Since that all FPGA code is implemented in HDL, without embedded software processors included, the overall expected latency introduced by the processing modules is within the few nanoseconds range, taking into account the 400-MHz sampling clock. Also, the DTS filter introduces a very few latencies (taking into account the small delay parameters value) when compared with other digital filters [15] . Nevertheless, the latency introduced by data streaming to host (event-based and PSD data) depends on the expected count rate. Data are streamed when the DMA packet is filled or after a predefined timeout. Concerning the PHS module, expected to be periodically streamed (e.g., 2-ms cycle time), it requires more demanding calculations to fill the histogram buffers size. Thus, 200 ns of delay are currently introduced to process the 256-bin histograms, however, not relevant when compared with the milliseconds cycle time range.
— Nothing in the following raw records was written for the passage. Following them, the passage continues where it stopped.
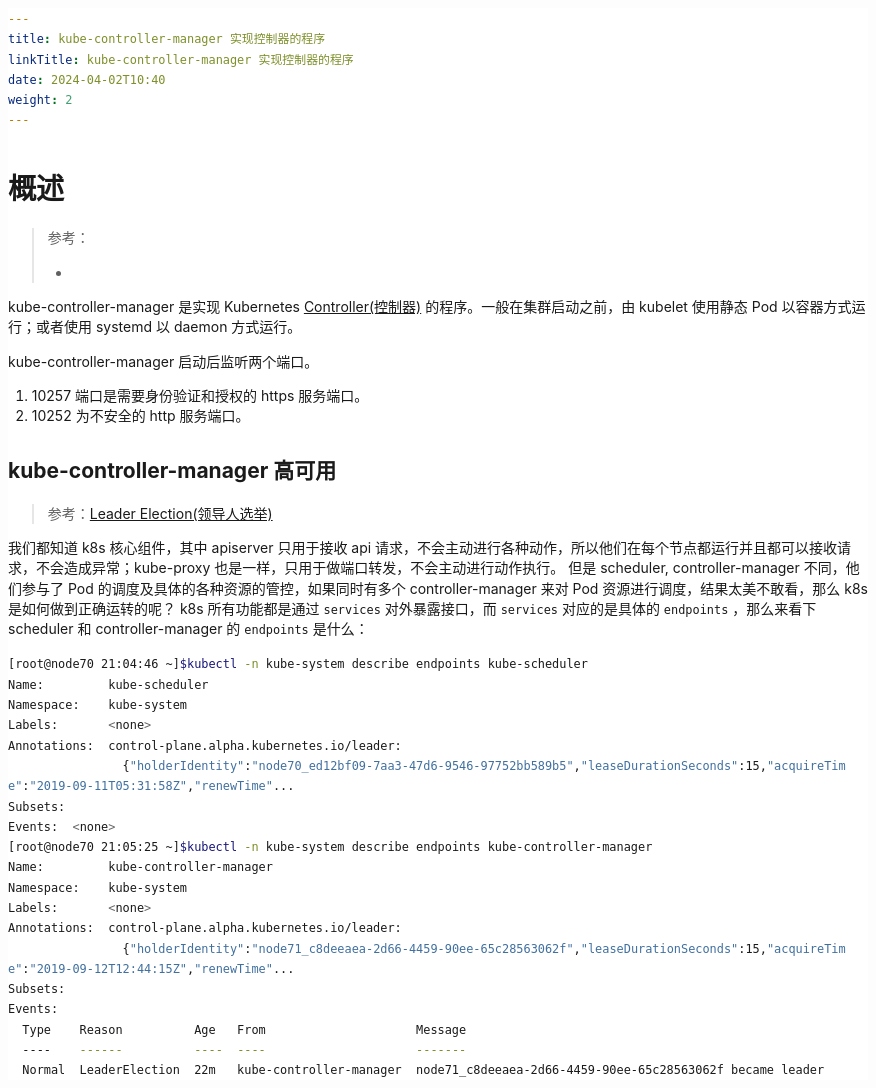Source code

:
 ```yaml
---
title: kube-controller-manager 实现控制器的程序
linkTitle: kube-controller-manager 实现控制器的程序
date: 2024-04-02T10:40
weight: 2
---
```


# 概述

> 参考：
>
> -

kube-controller-manager 是实现 Kubernetes [Controller(控制器)](/docs/10.云原生/Kubernetes/Controller/Controller.md) 的程序。一般在集群启动之前，由 kubelet 使用静态 Pod 以容器方式运行；或者使用 systemd 以 daemon 方式运行。

kube-controller-manager 启动后监听两个端口。

1. 10257 端口是需要身份验证和授权的 https 服务端口。
2. 10252 为不安全的 http 服务端口。

## kube-controller-manager 高可用

> 参考：[Leader Election(领导人选举)](/docs/10.云原生/Kubernetes/Kubernetes%20其他特性/Leader%20Election(领导人选举).md)

我们都知道 k8s 核心组件，其中 apiserver 只用于接收 api 请求，不会主动进行各种动作，所以他们在每个节点都运行并且都可以接收请求，不会造成异常；kube-proxy 也是一样，只用于做端口转发，不会主动进行动作执行。
但是 scheduler, controller-manager 不同，他们参与了 Pod 的调度及具体的各种资源的管控，如果同时有多个 controller-manager 来对 Pod 资源进行调度，结果太美不敢看，那么 k8s 是如何做到正确运转的呢？
k8s 所有功能都是通过 `services` 对外暴露接口，而 `services` 对应的是具体的 `endpoints` ，那么来看下 scheduler 和 controller-manager 的 `endpoints` 是什么：

```bash
[root@node70 21:04:46 ~]$kubectl -n kube-system describe endpoints kube-scheduler
Name:         kube-scheduler
Namespace:    kube-system
Labels:       <none>
Annotations:  control-plane.alpha.kubernetes.io/leader:
                {"holderIdentity":"node70_ed12bf09-7aa3-47d6-9546-97752bb589b5","leaseDurationSeconds":15,"acquireTime":"2019-09-11T05:31:58Z","renewTime"...
Subsets:
Events:  <none>
[root@node70 21:05:25 ~]$kubectl -n kube-system describe endpoints kube-controller-manager
Name:         kube-controller-manager
Namespace:    kube-system
Labels:       <none>
Annotations:  control-plane.alpha.kubernetes.io/leader:
                {"holderIdentity":"node71_c8deeaea-2d66-4459-90ee-65c28563062f","leaseDurationSeconds":15,"acquireTime":"2019-09-12T12:44:15Z","renewTime"...
Subsets:
Events:
  Type    Reason          Age   From                     Message
  ----    ------          ----  ----                     -------
  Normal  LeaderElection  22m   kube-controller-manager  node71_c8deeaea-2d66-4459-90ee-65c28563062f became leader
```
VIII. CONCLUSION This paper presents the FPGA code developed for RNC front-end electronics prototype. The code foresees to acquire, process, and store in real time the neutron and gamma events from the detectors located in collimated LOS viewing a poloidal plasma section. It was implemented and tested in an evaluation board from Xilinx (KC705) carrying an IPFN FPGA Mezzanine Card (FMC-AD2-1600) with two digitizer channels of 12-bit resolution sampling up to 1.6 Gsamples/s. After signal conditioning, dedicated algorithms are used foreseeing event detection, filtering, PU detection, and real-time processing (event storage, PSD, and PHS). Three distinct × 8 Gen2 DMA channels were implemented. Two DMAs are responsible for real-time data streaming (event-based and PSD or PHS processed data), and the third DMA for the status word, avoiding the concurrent access of reading requests. The code was successfully tested with synthetic data from a CAEN emulator in the laboratory, allowing a maximum throughput of 1600 MB/s (the maximum possible for two channels 400-MHz continuous acquisition). Concerning the PSD algorithm, it is possible to conclude that PSD relation factors from FPGA provide successful neutron/gamma discrimination, when compared with postprocessing methods. However, it was observed that PU detection slightly reduces for filtered data, when compared with postprocessed event data from the same acquisition. This is due to the signal smoothing effect introduced by the DTS filter. New methods were identified capable to overcome this undesired effect in the presence of PU. The PHS algorithm was successfully implemented and tested at FPGA, which results are in agreement with postprocessing PHS using event data. However, it was concluded that PHS at FPGA might be impractical in experiments with the higher fluctuation of the separation slopes (e.g., signal gain changes). Thus, the best compromise is to stream the PSD packets through DMA 1 for PHS postprocessing at the host.